START PAGE EXTRACT

Is that the correct error to be returned? I thought
-ENODEV would be more appropiate?


> +
> +     return 0;
> +}
> +
> +static acpi_status
> +acpi_memory_get_resource(struct acpi_resource *resource, void *context)
> +{
> +     struct acpi_memory_device *mem_device = context;
> +     struct acpi_resource_address64 address64;
> +     struct acpi_memory_info *info, *new;
> +     acpi_status status;
> +
> +     status = acpi_resource_to_address64(resource, &address64);
> +     if (ACPI_FAILURE(status) ||
> +         (address64.resource_type != ACPI_MEMORY_RANGE))

END PAGE EXTRACT
START DATA SUPPLIED

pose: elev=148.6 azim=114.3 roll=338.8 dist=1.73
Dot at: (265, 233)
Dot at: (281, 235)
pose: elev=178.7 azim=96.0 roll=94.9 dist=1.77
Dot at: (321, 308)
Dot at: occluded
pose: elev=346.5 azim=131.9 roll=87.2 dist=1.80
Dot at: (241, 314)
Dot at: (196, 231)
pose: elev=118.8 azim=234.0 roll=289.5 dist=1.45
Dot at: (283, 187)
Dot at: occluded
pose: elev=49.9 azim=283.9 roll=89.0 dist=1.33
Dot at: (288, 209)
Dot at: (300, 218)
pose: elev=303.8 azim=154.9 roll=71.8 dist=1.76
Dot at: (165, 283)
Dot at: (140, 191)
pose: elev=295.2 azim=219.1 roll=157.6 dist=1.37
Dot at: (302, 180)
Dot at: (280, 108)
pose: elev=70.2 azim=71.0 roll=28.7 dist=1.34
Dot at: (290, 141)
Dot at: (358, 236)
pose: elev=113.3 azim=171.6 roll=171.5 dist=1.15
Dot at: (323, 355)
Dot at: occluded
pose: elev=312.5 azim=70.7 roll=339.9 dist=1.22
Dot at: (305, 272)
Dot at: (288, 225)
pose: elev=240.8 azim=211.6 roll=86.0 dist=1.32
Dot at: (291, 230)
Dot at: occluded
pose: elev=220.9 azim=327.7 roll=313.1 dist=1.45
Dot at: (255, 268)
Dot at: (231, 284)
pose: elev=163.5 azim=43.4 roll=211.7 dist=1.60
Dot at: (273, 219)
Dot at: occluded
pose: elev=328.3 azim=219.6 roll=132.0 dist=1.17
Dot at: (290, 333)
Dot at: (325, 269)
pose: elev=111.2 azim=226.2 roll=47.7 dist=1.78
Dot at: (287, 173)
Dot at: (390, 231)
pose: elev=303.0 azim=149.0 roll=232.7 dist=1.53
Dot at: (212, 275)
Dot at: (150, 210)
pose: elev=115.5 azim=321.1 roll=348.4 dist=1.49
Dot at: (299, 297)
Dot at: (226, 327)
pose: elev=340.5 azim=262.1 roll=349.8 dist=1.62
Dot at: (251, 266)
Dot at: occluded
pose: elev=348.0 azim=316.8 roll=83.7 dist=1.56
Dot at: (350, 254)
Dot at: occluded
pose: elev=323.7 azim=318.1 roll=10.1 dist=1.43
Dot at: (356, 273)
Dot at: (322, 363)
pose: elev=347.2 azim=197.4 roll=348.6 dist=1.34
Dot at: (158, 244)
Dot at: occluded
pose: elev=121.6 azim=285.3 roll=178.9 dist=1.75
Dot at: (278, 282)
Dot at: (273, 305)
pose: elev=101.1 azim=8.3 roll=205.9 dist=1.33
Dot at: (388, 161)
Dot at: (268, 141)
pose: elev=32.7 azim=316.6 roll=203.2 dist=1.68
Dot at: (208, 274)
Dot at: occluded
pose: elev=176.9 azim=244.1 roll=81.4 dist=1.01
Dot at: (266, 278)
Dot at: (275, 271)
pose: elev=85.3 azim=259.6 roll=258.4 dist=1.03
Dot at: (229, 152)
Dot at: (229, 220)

END DATA SUPPLIED

## TASK DESCRIPTION:
Continue the code review excerpt on the ACPI memory resource function from the point at which it stops.

## ANSWER TO THE PROBLEM:
> +             return AE_OK;
> +
> +     list_for_each_entry(info, &mem_device->res_list, list) {
> +             if ((info->caching == address64.info.mem.caching) &&
> +                 (info->write_protect == address64.info.mem.write_protect) &&
> +                 (info->start_addr + info->length == address64.minimum)) {
> +                     info->length += address64.address_length;
> +                     return AE_OK;
> +             }
> +     }
> +
> +     new = kzalloc(sizeof(struct acpi_memory_info), GFP_KERNEL);
> +     if (!new)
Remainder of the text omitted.